Global Trade Policy Threatens Climate Progress
- Responsible Alpha

- Jun 19
- 3 min read

Why This Matters:
The growing trade imbalance between the US, EU, and China in green technologies is potentially putting climate progress in a precarious place.
Progress is already currently stalling, with key players like China and the EU late to submit their Nationally Determined Contributions for 2035 under the Paris Climate Agreement.
Short-term reactions to tariff hikes and similar stressors often compromise climate progress for economic recovery—a strategy likely to backfire as intensifying climate consequences inevitably threaten economic health.
Private Sector Momentum and Public Roadblocks
The conclusion of 2024 and first half of 2025 has piloted a wave of reconsidered and reinvigorated climate action for the private sector. Corporations understand that current climate risk is real and growing. Thus, serious players continue working towards quantifying risks, taking action, and transitioning to net zero as efficiently as possible.
The Allianz Trade Global Survey 2025 found that 84% of responding companies report active ESG engagement by senior management, a 7% increase from 2024. Additionally, 84% of companies say they are on track to reach net-zero emissions—up from 74% last year—reflecting a rising corporate confidence.
Key drivers of this confidence include:
Tax incentives (48% cite tax breaks for green production as the most effective form of support)
Removal of tariffs on green products (46%)
Decreasing costs of green technology (44%
However, amid this general increase in broad engagement and confidence, corporate targets for reductions in CO2 emissions are somewhat diminishing. Companies aiming for reductions greater than 5% have dropped, 31% to 22% over the past year, with Spain, Poland, and China fostering the largest drops. Despite, or perhaps in accordance with this shift, corporations targeting modest cuts of 1-3% have increased by 13%.
Recent global economic policy, and its implications for climate progress, in part contribute to such moderated expectations. Trade conflict between the US and China, notably the imposition of tariffs from both countries and retaliatory restrictions on critical mineral exports from China, jeopardizing the flow of materials and investments central to climate progress. Green technologies like electric vehicles, batteries, and solar panels are expected to bear this particular strain. Similarly, as supply chains also bear the brunt of it, global climate commitments will become more uncertain.
The US in particular stands with much to lose. The nation relies heavily on China for the building blocks of physical climate solutions—the US clean tech trade deficit was -USD77.7bn in 2023, contrary to a Chinese surplus of USD148bn. In an attempt to bring back balance, the US has introduced 90 new measures on critical material imports since 2024. In comparison, China has responded with nine tariffs and export restrictions.

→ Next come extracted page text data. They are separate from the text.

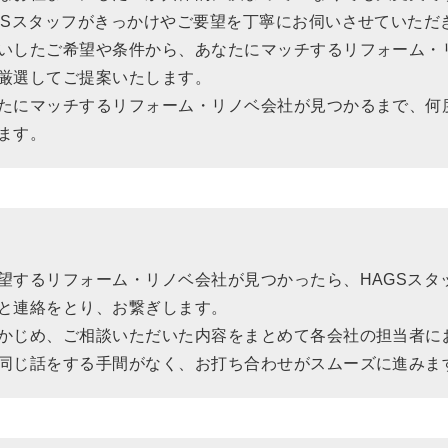
GSスタッフがきっかけやご要望を丁寧にお伺いさせていただ
いしたご希望や条件から、あなたにマッチするリフォーム・リ
厳選してご提案いたします。
たにマッチするリフォーム・リノベ会社が見つかるまで、何
ます。
望するリフォーム・リノベ会社が見つかったら、HAGSスタ
と連絡をとり、お繋ぎします。
かじめ、ご相談いただいた内容をまとめて各会社の担当者に
同じ話をする手間がなく、お打ち合わせがスムーズに進みま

Far from all green technology in the US is reliant on Chinese suppliers, however, a large portion of it is. In fact, a quarter of China’s lithium-ion battery exports in 2024 were destined for the US. Moreover, most solar manufacturers in Southeast Asia, who make up the remaining majority of exports to the US, still rely on Chinese components. Finally, export controls on rare earth minerals, critical for global clean-tech production, are also cause for significant concern, generating a great web of direct and indirect risk exposure.
Recently paused and increasingly unreliable disbursements from the US federal government add insult to injury. Already at the risk of losing primary global suppliers of green technology, national support for climate progress; despite it being pioneered with record-setting green investment in the Bipartisan Infrastructure Act, now seems to be disappearing as well.
A Path Forward
The candle is burning at both ends for green technology in the US, with international supply being compromised and domestic support increasingly becoming unstable. Yet despite these headwinds, corporations are continuing to push forward. The march to net zero goes on; it cannot be stalled by short-term political or economic fluctuations.
Action Items for Corporations and Business Leaders:
Diversify clean tech supply chains: Private and public investment in domestic and diversified suppliers across allied nations can reduce overreliance on any one country.
Raise Ambition, Do Not Retreat: Corporations should resist backsliding on emissions goals, even in the face of economic uncertainty. Modest reductions are not enough to stay within 1.5°C.
Plan for Policy Impacts: ESG strategies should include scenario planning for trade-based risks to supply chains, production timelines, and investment decisions, accounting for a range of government policy options in risk analysis.
Climate progress cannot be a casualty of geopolitics. Bold, coordinated action—both public and private—is required to keep the net zero transition on track and ensure that global economic shifts support, rather than hinder, a livable future.